Mapping the relative abundance of soil microbiome biodiversity from eDNA and remote sensing

Skidmore, Andrew K.; Siegenthaler, Andjin; Wang, Tiejun; Darvishzadeh, Roshanak; Zhu, Xi; Chariton, Anthony; Groot, Arjen de


Although an enormous number of plant and animal species have been directly observed and recorded in online databases, the spatial variation in the composition of the microbiome remains relatively largely unknown. In this study, for the first time, we demonstrate mapping of the relative abundance of the soil microbiome for three terrestrial ecosystems across North America (savanna, boreal and tundra) using airborne image spectroscopy and environmental DNA (eDNA) data.

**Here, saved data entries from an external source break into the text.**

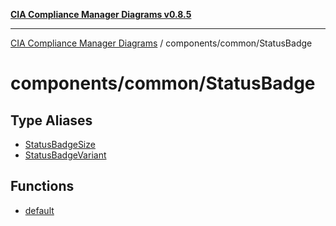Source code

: [**CIA Compliance Manager Diagrams v0.8.5**](../../../README.md)

***

[CIA Compliance Manager Diagrams](../../../modules.md) / components/common/StatusBadge

# components/common/StatusBadge

## Type Aliases

- [StatusBadgeSize](type-aliases/StatusBadgeSize.md)
- [StatusBadgeVariant](type-aliases/StatusBadgeVariant.md)

## Functions

- [default](functions/default.md)
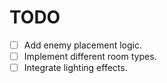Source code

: # TODO

- [ ] Add enemy placement logic.
- [ ] Implement different room types.
- [ ] Integrate lighting effects.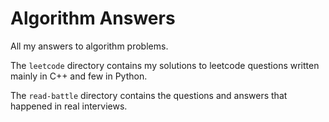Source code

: # Algorithm Answers

All my answers to algorithm problems.

The `leetcode` directory contains my solutions to leetcode questions written mainly in C++ and few in Python.

The `read-battle` directory contains the questions and answers that happened in real interviews.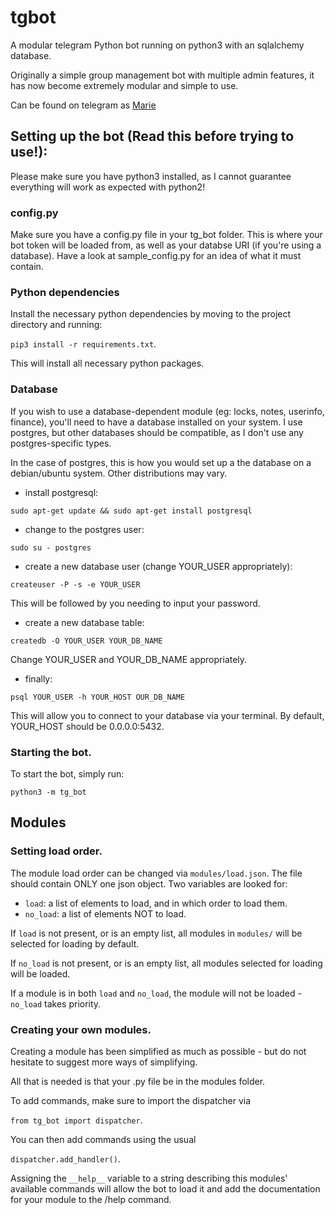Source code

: # tgbot
A modular telegram Python bot running on python3 with an sqlalchemy database.

Originally a simple group management bot with multiple admin features, it has now become extremely modular and simple to use.

Can be found on telegram as [Marie](t.me/BanhammerMarie_bot)

## Setting up the bot (Read this before trying to use!):
Please make sure you have python3 installed, as I cannot guarantee everything will work as expected with python2!

### config.py

Make sure you have a config.py file in your tg_bot folder. This is where your bot token will be loaded from, as well as your databse URI (if you're using a database).
Have a look at sample_config.py for an idea of what it must contain.

### Python dependencies

Install the necessary python dependencies by moving to the project directory and running:

`pip3 install -r requirements.txt`.

This will install all necessary python packages.

### Database

If you wish to use a database-dependent module (eg: locks, notes, userinfo, finance),
you'll need to have a database installed on your system. I use postgres, but other
databases should be compatible, as I don't use any postgres-specific types.

In the case of postgres, this is how you would set up a the database on a debian/ubuntu system. Other distributions may vary.

- install postgresql:

`sudo apt-get update && sudo apt-get install postgresql`

- change to the postgres user:

`sudo su - postgres`

- create a new database user (change YOUR_USER appropriately):

`createuser -P -s -e YOUR_USER`

This will be followed by you needing to input your password.

- create a new database table:

`createdb -O YOUR_USER YOUR_DB_NAME`

Change YOUR_USER and YOUR_DB_NAME appropriately.

- finally:

`psql YOUR_USER -h YOUR_HOST OUR_DB_NAME`

This will allow you to connect to your database via your terminal.
By default, YOUR_HOST should be 0.0.0.0:5432.

### Starting the bot.

To start the bot, simply run:

`python3 -m tg_bot`

## Modules
### Setting load order.

The module load order can be changed via `modules/load.json`.
The file should contain ONLY one json object.
Two variables are looked for:
- `load`: a list of elements to load, and in which order to load them.
- `no_load`: a list of elements NOT to load.

If `load` is not present, or is an empty list, all modules in `modules/` will be selected for loading by default.

If `no_load` is not present, or is an empty list, all modules selected for loading will be loaded.

If a module is in both `load` and `no_load`, the module will not be loaded - `no_load` takes priority.
### Creating your own modules.

Creating a module has been simplified as much as possible - but do not hesitate to suggest more ways of simplifying.

All that is needed is that your .py file be in the modules folder.

To add commands, make sure to import the dispatcher via

`from tg_bot import dispatcher`.

You can then add commands using the usual

`dispatcher.add_handler()`.

Assigning the `__help__` variable to a string describing this modules' available
commands will allow the bot to load it and add the documentation for
your module to the /help command.

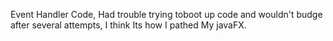 Event Handler Code, Had trouble trying toboot up code and wouldn't budge after several attempts, I think Its how I pathed My javaFX. 
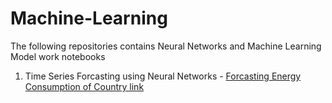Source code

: # Machine-Learning
The following repositories contains Neural Networks and Machine Learning Model work notebooks


1) Time Series Forcasting using Neural Networks - [Forcasting Energy Consumption of Country link](BDOS_Project.ipynb)  
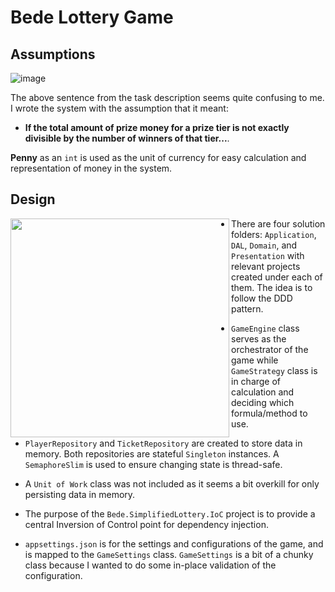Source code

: # Bede Lottery Game

## Assumptions
![image](https://github.com/user-attachments/assets/032f4e1c-d181-48b1-b3d4-f09060a1f61b)

The above sentence from the task description seems quite confusing to me. I wrote the system with the assumption that it meant:
- **If the total amount of prize money for a prize tier is not exactly divisible by the number of winners of that tier...**.

**Penny** as an `int` is used as the unit of currency for easy calculation and representation of money in the system. 

## Design

<img align="left" width="350" src="https://github.com/user-attachments/assets/e06e760a-690b-4637-8ab3-a2bf8596c821" />

- There are four solution folders: `Application`, `DAL`, `Domain`, and `Presentation` with relevant projects created under each of them. The idea is to follow the DDD pattern.

- `GameEngine` class serves as the orchestrator of the game while `GameStrategy` class is in charge of calculation and deciding which formula/method to use.

- `PlayerRepository` and `TicketRepository` are created to store data in memory. Both repositories are stateful `Singleton` instances. A `SemaphoreSlim` is used to ensure changing state is thread-safe.

- A `Unit of Work` class was not included as it seems a bit overkill for only persisting data in memory. 

- The purpose of the `Bede.SimplifiedLottery.IoC` project is to provide a central Inversion of Control point for dependency injection.

- `appsettings.json` is for the settings and configurations of the game, and is mapped to the `GameSettings` class. `GameSettings` is a bit of a chunky class because I wanted to do some in-place validation of the configuration.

We identified field plots of publicly available eDNA data co-occurring with AVIRIS-NG hyperspectral imagery. An eDNA processing pipeline was developed to generate a consistent profile of the relative abundance for thousands of microbiome operational taxonomic units (OTU) and 225 microbiome families. Using Linear Discriminate Analysis (LDA) scores for the eDNA data, we identified 81 families with the greatest explanatory power based on the community composition between the three ecosystems. A case study example demonstrates our conceptual approach by selecting a dominant and functionally important bacterial family for each ecosystem, with each family representing a specific biomarker. A partial least squares regression (PLSR) was applied to spatially predict the relative abundance of each bacteria family (in the boreal, tundra, and savanna ecosystems) from the hyperspectral imagery. For the boreal, Pseudomonadaceae is shown to be a dominant family taxon, as it is a saprophytic family specialized in decomposing the dense organic matter of boreal forest soils. Members of an understudied family of Acidobacteria, so far indicated as AKIW659, are abundant in acidic Arctic soils and peat bogs. Finally, the Micromonosporaceae are dominant and functionally important in drier regions with grass-tree dominated woodlands, being a member of Actinobacteria with a high relative abundance in soils with high carbon content and nitrate leaching. We demonstrate for the first time how the spatial prediction of relative abundance of these bacteria taxa based on remote sensing, showing patterns of the soil microbiome biodiversity and ecosystem function within and across the three ecosystems.